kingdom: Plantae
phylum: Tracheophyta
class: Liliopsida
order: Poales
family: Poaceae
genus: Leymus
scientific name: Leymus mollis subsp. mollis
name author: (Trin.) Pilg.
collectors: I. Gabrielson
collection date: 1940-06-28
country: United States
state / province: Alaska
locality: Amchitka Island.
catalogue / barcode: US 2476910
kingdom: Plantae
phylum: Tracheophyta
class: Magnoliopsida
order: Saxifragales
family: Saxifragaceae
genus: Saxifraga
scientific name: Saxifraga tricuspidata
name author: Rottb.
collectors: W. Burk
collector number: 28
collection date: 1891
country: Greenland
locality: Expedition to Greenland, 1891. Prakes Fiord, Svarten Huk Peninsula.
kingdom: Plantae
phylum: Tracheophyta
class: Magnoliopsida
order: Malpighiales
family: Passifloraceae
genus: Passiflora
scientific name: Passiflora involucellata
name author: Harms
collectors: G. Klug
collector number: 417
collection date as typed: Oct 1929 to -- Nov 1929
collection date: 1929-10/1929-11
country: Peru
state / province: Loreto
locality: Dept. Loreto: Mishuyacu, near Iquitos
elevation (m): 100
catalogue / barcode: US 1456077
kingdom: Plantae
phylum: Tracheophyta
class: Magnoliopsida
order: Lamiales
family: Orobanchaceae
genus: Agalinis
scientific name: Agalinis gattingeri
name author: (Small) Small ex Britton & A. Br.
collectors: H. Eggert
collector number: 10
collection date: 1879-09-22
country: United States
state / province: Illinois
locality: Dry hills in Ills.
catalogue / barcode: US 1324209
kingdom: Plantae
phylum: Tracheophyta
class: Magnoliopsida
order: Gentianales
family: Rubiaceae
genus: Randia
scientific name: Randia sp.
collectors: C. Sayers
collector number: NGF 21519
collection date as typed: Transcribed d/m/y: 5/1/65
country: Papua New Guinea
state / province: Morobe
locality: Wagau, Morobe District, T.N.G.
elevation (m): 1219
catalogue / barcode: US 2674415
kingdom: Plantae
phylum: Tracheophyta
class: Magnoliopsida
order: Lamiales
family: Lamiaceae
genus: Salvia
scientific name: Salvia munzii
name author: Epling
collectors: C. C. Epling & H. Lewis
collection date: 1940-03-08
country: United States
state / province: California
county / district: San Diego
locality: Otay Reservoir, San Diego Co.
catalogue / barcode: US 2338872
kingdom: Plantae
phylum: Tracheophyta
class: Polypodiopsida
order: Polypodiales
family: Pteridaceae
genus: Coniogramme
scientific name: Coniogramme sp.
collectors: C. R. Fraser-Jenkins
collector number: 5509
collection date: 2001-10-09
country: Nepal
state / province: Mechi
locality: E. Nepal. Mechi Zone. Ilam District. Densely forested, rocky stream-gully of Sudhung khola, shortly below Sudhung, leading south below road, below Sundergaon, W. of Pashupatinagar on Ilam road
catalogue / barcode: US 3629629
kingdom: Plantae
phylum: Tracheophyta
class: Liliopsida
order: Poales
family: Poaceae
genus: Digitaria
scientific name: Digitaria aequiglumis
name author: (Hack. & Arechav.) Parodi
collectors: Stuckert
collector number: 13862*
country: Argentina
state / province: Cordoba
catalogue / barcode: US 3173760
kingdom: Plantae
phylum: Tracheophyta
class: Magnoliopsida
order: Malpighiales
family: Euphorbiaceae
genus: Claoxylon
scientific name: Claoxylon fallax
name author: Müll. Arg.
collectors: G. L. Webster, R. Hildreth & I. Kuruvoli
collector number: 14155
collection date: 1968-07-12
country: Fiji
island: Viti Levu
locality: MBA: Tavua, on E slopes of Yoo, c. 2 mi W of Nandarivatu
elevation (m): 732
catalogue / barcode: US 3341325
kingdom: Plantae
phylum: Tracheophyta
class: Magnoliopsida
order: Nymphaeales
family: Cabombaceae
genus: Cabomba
+===+
**Short task**
Update the records by changing every "catalogue / barcode" to "catalog number" and keeping everything else the same.

**Correct result**
kingdom: Plantae
phylum: Tracheophyta
class: Liliopsida
order: Poales
family: Poaceae
genus: Leymus
scientific name: Leymus mollis subsp. mollis
name author: (Trin.) Pilg.
collectors: I. Gabrielson
collection date: 1940-06-28
country: United States
state / province: Alaska
locality: Amchitka Island.
catalog number: US 2476910
kingdom: Plantae
phylum: Tracheophyta
class: Magnoliopsida
order: Saxifragales
family: Saxifragaceae
genus: Saxifraga
scientific name: Saxifraga tricuspidata
name author: Rottb.
collectors: W. Burk
collector number: 28
collection date: 1891
country: Greenland
locality: Expedition to Greenland, 1891. Prakes Fiord, Svarten Huk Peninsula.
kingdom: Plantae
phylum: Tracheophyta
class: Magnoliopsida
order: Malpighiales
family: Passifloraceae
genus: Passiflora
scientific name: Passiflora involucellata
name author: Harms
collectors: G. Klug
collector number: 417
collection date as typed: Oct 1929 to -- Nov 1929
collection date: 1929-10/1929-11
country: Peru
state / province: Loreto
locality: Dept. Loreto: Mishuyacu, near Iquitos
elevation (m): 100
catalog number: US 1456077
kingdom: Plantae
phylum: Tracheophyta
class: Magnoliopsida
order: Lamiales
family: Orobanchaceae
genus: Agalinis
scientific name: Agalinis gattingeri
name author: (Small) Small ex Britton & A. Br.
collectors: H. Eggert
collector number: 10
collection date: 1879-09-22
country: United States
state / province: Illinois
locality: Dry hills in Ills.
catalog number: US 1324209
kingdom: Plantae
phylum: Tracheophyta
class: Magnoliopsida
order: Gentianales
family: Rubiaceae
genus: Randia
scientific name: Randia sp.
collectors: C. Sayers
collector number: NGF 21519
collection date as typed: Transcribed d/m/y: 5/1/65
country: Papua New Guinea
state / province: Morobe
locality: Wagau, Morobe District, T.N.G.
elevation (m): 1219
catalog number: US 2674415
kingdom: Plantae
phylum: Tracheophyta
class: Magnoliopsida
order: Lamiales
family: Lamiaceae
genus: Salvia
scientific name: Salvia munzii
name author: Epling
collectors: C. C. Epling & H. Lewis
collection date: 1940-03-08
country: United States
state / province: California
county / district: San Diego
locality: Otay Reservoir, San Diego Co.
catalog number: US 2338872
kingdom: Plantae
phylum: Tracheophyta
class: Polypodiopsida
order: Polypodiales
family: Pteridaceae
genus: Coniogramme
scientific name: Coniogramme sp.
collectors: C. R. Fraser-Jenkins
collector number: 5509
collection date: 2001-10-09
country: Nepal
state / province: Mechi
locality: E. Nepal. Mechi Zone. Ilam District. Densely forested, rocky stream-gully of Sudhung khola, shortly below Sudhung, leading south below road, below Sundergaon, W. of Pashupatinagar on Ilam road
catalog number: US 3629629
kingdom: Plantae
phylum: Tracheophyta
class: Liliopsida
order: Poales
family: Poaceae
genus: Digitaria
scientific name: Digitaria aequiglumis
name author: (Hack. & Arechav.) Parodi
collectors: Stuckert
collector number: 13862*
country: Argentina
state / province: Cordoba
catalog number: US 3173760
kingdom: Plantae
phylum: Tracheophyta
class: Magnoliopsida
order: Malpighiales
family: Euphorbiaceae
genus: Claoxylon
scientific name: Claoxylon fallax
name author: Müll. Arg.
collectors: G. L. Webster, R. Hildreth & I. Kuruvoli
collector number: 14155
collection date: 1968-07-12
country: Fiji
island: Viti Levu
locality: MBA: Tavua, on E slopes of Yoo, c. 2 mi W of Nandarivatu
elevation (m): 732
catalog number: US 3341325
kingdom: Plantae
phylum: Tracheophyta
class: Magnoliopsida
order: Nymphaeales
family: Cabombaceae
genus: Cabomba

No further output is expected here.